Jeune Hustler, pieds sur terre, tête dans les nuages

Le Flow x Jeune Hustler

À l’occasion de la parution de « CHF part.2 », Jeune Hustler s’est posé avec Le Flow l’espace d’un entretien. Les 10 tracks que composent le projet oscillent entre tempête et accalmie, un peu à l’image du quotidien de l’artiste valaisan ces deux dernières années. Si son identité artistique n’a pas bougé d’un iota, en revanche ses textes se veulent bien plus introspectifs que par le passé, la perte d’un être cher en 2024 ayant eu un impact certain sur sa vie et indirectement, sa musique. Portrait.

Depuis ses débuts solo il y’a quelques années, Jeune Hustler n’en finit plus de marquer les esprits à chaque sortie de skeud. Adepte du triptyque, le kickeur sort coup sur coup « N10 » (2019), « 11 de Légende » (2020) et « Fuck 12 » (2021) avant de plancher sur une nouvelle trilogie via « CHF » (2023). C’est donc avec deux ans de latence que le mc au flow affuté libère son second opus à la gloire du franc suisse : « Les tous premiers sons je les ai conçus direct après « CHF ». En avril 2024 j’avais entre 7 et 8 morceaux coffrés, il m’en restait deux avant de sortir le bail et puis, la vie a fait que j’ai dû changer la tonalité du projet. J’ai viré beaucoup de titres solaires pour les remplacer par des titres plus deep ». Une décision qui confère au disque un côté hybride, particulièrement frappant lors de l’écoute de la sixième track, « Météo » qui tranche net avec les précédentes pistes : « J’ai ressenti le besoin d’écrire ce morceau dans le mois qui a suivi le décès de mon père. De base, il ne devait même pas figurer sur le projet mais on a tous un sentiment de deuil au fond de nous, du coup le titre allait forcément parler à quelqu’un. Les gens de mon entourage proche m’ont tous dit qu’il fallait que je sorte le son. À l’inverse, on m’a conseillé d’enlever des titres plus contrastés par rapport à cette nouvelle D.A comme « Bali ». Au final certains sont restés car ils me plaisent et puis surtout, si je ne les sort pas maintenant je ne vais jamais les sortir ».

• **MATÉRIEL FOURNI**:
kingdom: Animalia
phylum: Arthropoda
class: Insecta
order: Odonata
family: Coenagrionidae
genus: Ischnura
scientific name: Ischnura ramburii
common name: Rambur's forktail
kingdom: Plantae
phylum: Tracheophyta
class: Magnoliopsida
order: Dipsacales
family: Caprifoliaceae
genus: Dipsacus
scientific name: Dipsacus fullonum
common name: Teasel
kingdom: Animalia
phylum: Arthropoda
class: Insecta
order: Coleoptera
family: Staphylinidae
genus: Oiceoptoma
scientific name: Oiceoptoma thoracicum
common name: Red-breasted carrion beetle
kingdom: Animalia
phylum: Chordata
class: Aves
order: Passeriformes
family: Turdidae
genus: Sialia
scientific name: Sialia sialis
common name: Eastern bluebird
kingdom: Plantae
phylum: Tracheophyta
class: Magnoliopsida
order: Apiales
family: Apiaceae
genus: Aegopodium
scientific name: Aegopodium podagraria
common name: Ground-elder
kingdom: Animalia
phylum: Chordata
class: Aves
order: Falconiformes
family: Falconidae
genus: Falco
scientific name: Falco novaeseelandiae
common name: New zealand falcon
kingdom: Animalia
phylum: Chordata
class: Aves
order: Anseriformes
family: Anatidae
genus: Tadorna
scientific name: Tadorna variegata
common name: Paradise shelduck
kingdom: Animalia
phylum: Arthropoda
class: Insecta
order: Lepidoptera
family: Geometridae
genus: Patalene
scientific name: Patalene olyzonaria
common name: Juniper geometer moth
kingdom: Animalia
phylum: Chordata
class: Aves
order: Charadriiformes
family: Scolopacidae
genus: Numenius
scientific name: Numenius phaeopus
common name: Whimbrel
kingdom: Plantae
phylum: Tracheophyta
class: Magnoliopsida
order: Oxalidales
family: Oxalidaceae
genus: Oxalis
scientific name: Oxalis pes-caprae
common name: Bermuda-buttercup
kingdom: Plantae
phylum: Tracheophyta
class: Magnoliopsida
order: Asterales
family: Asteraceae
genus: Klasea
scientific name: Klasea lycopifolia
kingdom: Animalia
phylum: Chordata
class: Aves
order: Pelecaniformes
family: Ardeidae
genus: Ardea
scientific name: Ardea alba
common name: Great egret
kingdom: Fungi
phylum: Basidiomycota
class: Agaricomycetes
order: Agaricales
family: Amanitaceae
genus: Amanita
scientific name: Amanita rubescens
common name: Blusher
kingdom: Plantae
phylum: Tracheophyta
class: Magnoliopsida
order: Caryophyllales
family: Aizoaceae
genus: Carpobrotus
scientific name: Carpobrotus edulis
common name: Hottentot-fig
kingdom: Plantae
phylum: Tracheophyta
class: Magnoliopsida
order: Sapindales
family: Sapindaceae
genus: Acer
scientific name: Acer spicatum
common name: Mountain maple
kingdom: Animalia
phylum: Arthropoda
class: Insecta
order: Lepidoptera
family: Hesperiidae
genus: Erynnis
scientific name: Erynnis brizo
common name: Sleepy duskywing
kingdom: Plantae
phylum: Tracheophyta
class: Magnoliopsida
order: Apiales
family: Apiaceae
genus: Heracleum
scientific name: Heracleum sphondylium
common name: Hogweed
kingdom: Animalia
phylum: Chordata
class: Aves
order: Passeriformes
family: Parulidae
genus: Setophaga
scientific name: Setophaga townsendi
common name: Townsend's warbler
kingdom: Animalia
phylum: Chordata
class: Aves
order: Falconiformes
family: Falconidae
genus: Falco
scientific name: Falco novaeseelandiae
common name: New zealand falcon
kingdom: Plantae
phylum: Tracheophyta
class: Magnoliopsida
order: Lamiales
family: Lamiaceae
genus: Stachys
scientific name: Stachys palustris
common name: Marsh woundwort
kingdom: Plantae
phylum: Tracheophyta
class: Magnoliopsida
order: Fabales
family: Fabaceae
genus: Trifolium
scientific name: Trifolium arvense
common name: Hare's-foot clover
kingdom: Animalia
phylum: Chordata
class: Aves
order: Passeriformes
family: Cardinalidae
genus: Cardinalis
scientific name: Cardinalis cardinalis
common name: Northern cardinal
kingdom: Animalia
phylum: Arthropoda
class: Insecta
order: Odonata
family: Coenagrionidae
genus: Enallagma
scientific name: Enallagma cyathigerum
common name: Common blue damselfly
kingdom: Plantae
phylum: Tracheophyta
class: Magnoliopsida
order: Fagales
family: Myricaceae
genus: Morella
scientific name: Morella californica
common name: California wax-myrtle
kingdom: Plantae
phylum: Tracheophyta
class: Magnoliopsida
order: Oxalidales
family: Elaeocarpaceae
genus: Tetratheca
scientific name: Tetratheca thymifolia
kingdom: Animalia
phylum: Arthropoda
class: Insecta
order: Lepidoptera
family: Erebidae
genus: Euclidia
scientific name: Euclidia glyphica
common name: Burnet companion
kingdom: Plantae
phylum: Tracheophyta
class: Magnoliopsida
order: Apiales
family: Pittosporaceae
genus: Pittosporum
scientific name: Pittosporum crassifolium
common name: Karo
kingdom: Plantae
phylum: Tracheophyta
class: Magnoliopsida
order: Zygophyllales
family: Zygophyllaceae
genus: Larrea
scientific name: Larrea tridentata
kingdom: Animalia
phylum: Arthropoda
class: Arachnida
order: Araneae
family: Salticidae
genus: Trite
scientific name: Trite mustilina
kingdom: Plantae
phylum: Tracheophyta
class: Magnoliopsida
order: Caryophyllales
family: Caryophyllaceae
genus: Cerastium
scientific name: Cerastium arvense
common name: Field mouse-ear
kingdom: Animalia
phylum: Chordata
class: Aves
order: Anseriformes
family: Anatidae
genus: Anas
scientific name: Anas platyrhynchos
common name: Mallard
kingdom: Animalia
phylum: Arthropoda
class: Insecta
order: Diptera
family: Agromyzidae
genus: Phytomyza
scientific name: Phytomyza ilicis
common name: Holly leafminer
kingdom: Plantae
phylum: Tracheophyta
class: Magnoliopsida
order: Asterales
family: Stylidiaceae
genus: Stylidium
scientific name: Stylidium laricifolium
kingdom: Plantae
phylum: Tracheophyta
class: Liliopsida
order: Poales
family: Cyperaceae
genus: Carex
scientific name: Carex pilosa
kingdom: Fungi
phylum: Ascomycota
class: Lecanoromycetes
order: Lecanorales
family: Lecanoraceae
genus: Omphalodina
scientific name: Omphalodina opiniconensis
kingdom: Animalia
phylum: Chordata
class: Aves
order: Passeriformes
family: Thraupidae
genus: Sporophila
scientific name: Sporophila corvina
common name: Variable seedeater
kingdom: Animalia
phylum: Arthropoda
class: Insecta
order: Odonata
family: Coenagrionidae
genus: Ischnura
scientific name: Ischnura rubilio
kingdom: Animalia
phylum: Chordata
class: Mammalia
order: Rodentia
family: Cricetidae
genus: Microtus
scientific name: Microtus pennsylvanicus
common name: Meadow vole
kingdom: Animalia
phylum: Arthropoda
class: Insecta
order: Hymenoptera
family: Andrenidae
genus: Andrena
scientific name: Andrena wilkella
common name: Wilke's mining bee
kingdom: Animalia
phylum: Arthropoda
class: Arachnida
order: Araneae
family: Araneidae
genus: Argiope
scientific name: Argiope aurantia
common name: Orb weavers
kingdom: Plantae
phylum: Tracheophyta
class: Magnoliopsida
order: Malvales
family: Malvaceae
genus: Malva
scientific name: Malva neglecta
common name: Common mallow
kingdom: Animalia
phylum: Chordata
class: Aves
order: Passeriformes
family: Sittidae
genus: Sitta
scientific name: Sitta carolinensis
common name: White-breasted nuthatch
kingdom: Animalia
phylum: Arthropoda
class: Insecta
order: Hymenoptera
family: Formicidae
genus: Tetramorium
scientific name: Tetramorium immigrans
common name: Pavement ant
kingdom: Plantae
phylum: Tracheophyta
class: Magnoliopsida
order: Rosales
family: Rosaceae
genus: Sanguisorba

• **CONSIGNE A**: Résumez en deux phrases l'article sur Jeune Hustler.
• **CONSIGNE B**: Dressez la liste de tous les projets de Jeune Hustler cités dans l'article, avec leur année de sortie lorsque le texte l'indique.

• **RÉPONSE RÉDIGÉE A**: Jeune Hustler a sorti « CHF part.2 », un projet de 10 titres dont l'identité artistique reste la même, mais dont les textes sont bien plus introspectifs après la perte d'un être cher en 2024. Il a remplacé beaucoup de titres solaires par des titres plus profonds, dont « Météo », écrit dans le mois qui a suivi le décès de son père.

• **RÉPONSE RÉDIGÉE B**:
- « N10 » (2019)
- « 11 de Légende » (2020)
- « Fuck 12 » (2021)
- « CHF » (2023)
- « CHF part.2 »